## 元の文章
今回のアメリカ最高裁の判決により、契約書の仲裁に関わる規約はより重要性を増していくことが考えられます。アメリカにおける訴訟は高額なので、契約の際に仲裁で係争を解決する条文を含むことがほとんどだと思いますが、その文言に注意しないと意図しない訴訟に巻き込まれてしまうことがあります。
係争を解決する場を決めるのは仲裁人
今回の判決でアメリカ最高裁は、係争を解決する場を決めるべき組織は仲裁人だという判決を下しました。
通常、契約に仲裁(arbitration)に関わる規約があり、何か当事者間に問題が生じた場合、仲裁で係争の解決しますが、そもそもその係争内容が仲裁で解決されるべき問題なのか、裁判所で争われるべき問題なのか、当事者間で意見が異なる場合があります。
今回のSchein事件でも、その係争を解決する場に対して当事者同士異なる主張があり、どこに係争を解決する場を決める権利があるのかが争われていました。

## やること
- A) 本文では、係争を解決する場を決めるべき組織について、アメリカ最高裁はだれだと判断しましたか。
- B) 次の(i)〜(iii)が本文と合っているかどうか、それぞれ「はい」か「いいえ」で答え、決め手になった本文の言葉をそのまま引用してください。
(i) アメリカでの訴訟はお金がかかる。
(ii) アメリカ最高裁は、係争を解決する場を決めるのは裁判所だと判断した。
(iii) Schein事件では、係争を解決する場について当事者の考えが一致していた。
- C) 本文の「今回の判決でアメリカ最高裁は、係争を解決する場を決めるべき組織は仲裁人だという判決を下しました。」を英語に訳してください。
記録は別のところから持ってきたものです。

## データの記録
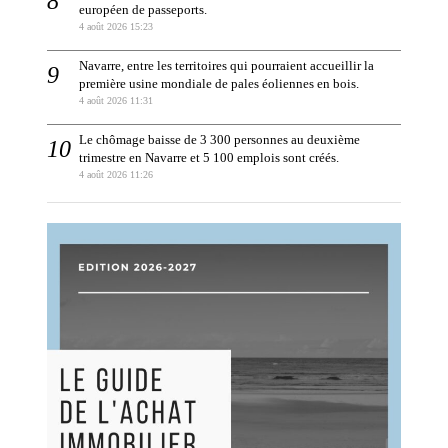
européen de passeports.
4 août 2026 15:23
Navarre, entre les territoires qui pourraient accueillir la
première usine mondiale de pales éoliennes en bois.
4 août 2026 11:31
Le chômage baisse de 3 300 personnes au deuxième
trimestre en Navarre et 5 100 emplois sont créés.
4 août 2026 11:26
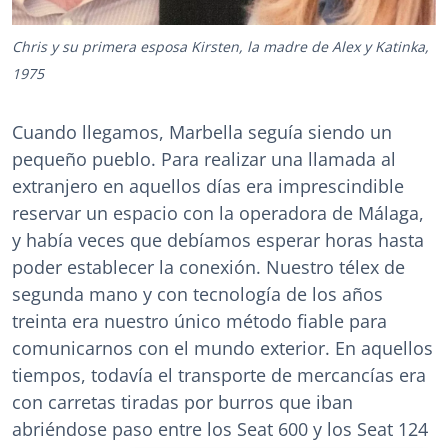
Chris y su primera esposa Kirsten, la madre de Alex y Katinka,
1975
Cuando llegamos, Marbella seguía siendo un
pequeño pueblo. Para realizar una llamada al
extranjero en aquellos días era imprescindible
reservar un espacio con la operadora de Málaga,
y había veces que debíamos esperar horas hasta
poder establecer la conexión. Nuestro télex de
segunda mano y con tecnología de los años
treinta era nuestro único método fiable para
comunicarnos con el mundo exterior. En aquellos
tiempos, todavía el transporte de mercancías era
con carretas tiradas por burros que iban
abriéndose paso entre los Seat 600 y los Seat 124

## 答え
- A) 仲裁人です。

- B)
(i) はい:「アメリカにおける訴訟は高額なので」
(ii) いいえ:「係争を解決する場を決めるべき組織は仲裁人だという判決を下しました」
(iii) いいえ:「その係争を解決する場に対して当事者同士異なる主張があり」

- C) In this ruling, the U.S. Supreme Court held that the arbitrator is the body that should decide the forum for resolving the dispute.